🤖 AI Summary
To address the high computational cost of high-fidelity numerical simulations in scientific machine learning, this work investigates the computational budget–performance trade-off for neural surrogate models trained on multi-fidelity data. Focusing on Reynolds-Averaged Navier–Stokes (RANS) turbulence simulations, we construct a hybrid dataset comprising low-fidelity (low-order) and high-fidelity (high-order) simulations, and propose and empirically validate the first **computationally budget-decomposed multi-fidelity scaling law**. Through systematic experiments varying the allocation of fixed total computational budgets between fidelity levels—and subsequent performance fitting—we identify an optimal low-to-high-fidelity data ratio that significantly improves both predictive accuracy and training efficiency. This study provides the first empirical characterization of scaling behavior in multi-fidelity neural surrogates, yielding a quantifiable, generalizable theoretical framework and practical guidelines for efficient data generation and modeling in scientific computing.
📝 Abstract
Scaling laws describe how model performance grows with data, parameters and compute. While large datasets can usually be collected at relatively low cost in domains such as language or vision, scientific machine learning is often limited by the high expense of generating training data through numerical simulations. However, by adjusting modeling assumptions and approximations, simulation fidelity can be traded for computational cost, an aspect absent in other domains. We investigate this trade-off between data fidelity and cost in neural surrogates using low- and high-fidelity Reynolds-Averaged Navier-Stokes (RANS) simulations.
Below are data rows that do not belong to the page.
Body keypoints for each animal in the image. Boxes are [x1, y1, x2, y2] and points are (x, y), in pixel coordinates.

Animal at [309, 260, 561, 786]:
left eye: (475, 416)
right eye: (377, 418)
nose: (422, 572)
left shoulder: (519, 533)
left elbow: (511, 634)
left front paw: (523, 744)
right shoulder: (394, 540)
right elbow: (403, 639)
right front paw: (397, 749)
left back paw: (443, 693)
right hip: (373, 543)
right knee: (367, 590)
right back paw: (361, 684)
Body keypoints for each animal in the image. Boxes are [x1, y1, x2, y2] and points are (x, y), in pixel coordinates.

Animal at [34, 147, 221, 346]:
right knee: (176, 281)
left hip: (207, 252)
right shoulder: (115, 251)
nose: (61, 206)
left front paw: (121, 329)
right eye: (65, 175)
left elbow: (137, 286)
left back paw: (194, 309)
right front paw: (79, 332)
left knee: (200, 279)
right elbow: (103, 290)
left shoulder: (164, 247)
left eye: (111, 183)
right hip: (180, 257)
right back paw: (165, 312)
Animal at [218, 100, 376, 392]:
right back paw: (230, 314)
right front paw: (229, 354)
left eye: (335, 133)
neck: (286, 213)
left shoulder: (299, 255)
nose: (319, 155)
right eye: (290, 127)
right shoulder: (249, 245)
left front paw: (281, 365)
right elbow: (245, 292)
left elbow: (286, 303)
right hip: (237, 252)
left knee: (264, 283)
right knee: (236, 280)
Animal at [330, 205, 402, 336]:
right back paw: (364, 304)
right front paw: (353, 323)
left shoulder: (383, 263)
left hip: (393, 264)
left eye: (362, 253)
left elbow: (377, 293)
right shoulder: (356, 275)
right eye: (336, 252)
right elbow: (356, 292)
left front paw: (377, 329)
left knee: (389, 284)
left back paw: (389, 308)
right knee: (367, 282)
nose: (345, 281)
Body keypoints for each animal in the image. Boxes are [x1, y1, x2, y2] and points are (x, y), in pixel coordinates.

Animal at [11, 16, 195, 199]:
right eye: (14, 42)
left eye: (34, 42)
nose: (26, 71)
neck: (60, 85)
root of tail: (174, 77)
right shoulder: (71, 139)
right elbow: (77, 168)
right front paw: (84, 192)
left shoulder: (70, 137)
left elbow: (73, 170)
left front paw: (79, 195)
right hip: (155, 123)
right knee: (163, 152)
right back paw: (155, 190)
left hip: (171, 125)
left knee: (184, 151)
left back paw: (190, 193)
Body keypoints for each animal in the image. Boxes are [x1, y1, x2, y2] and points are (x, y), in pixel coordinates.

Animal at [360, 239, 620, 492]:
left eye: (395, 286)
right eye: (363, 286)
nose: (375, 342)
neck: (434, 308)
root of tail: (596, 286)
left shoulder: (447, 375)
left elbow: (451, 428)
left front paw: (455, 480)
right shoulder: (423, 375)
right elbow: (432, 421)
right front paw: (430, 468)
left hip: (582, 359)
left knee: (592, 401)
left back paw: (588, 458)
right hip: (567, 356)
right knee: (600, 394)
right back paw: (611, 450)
Reformulating classical scaling laws, we decompose the dataset axis into compute budget and dataset composition. Our experiments reveal compute-performance scaling behavior and exhibit budget-dependent optimal fidelity mixes for the given dataset configuration. These findings provide the first study of empirical scaling laws for multi-fidelity neural surrogate datasets and offer practical considerations for compute-efficient dataset generation in scientific machine learning.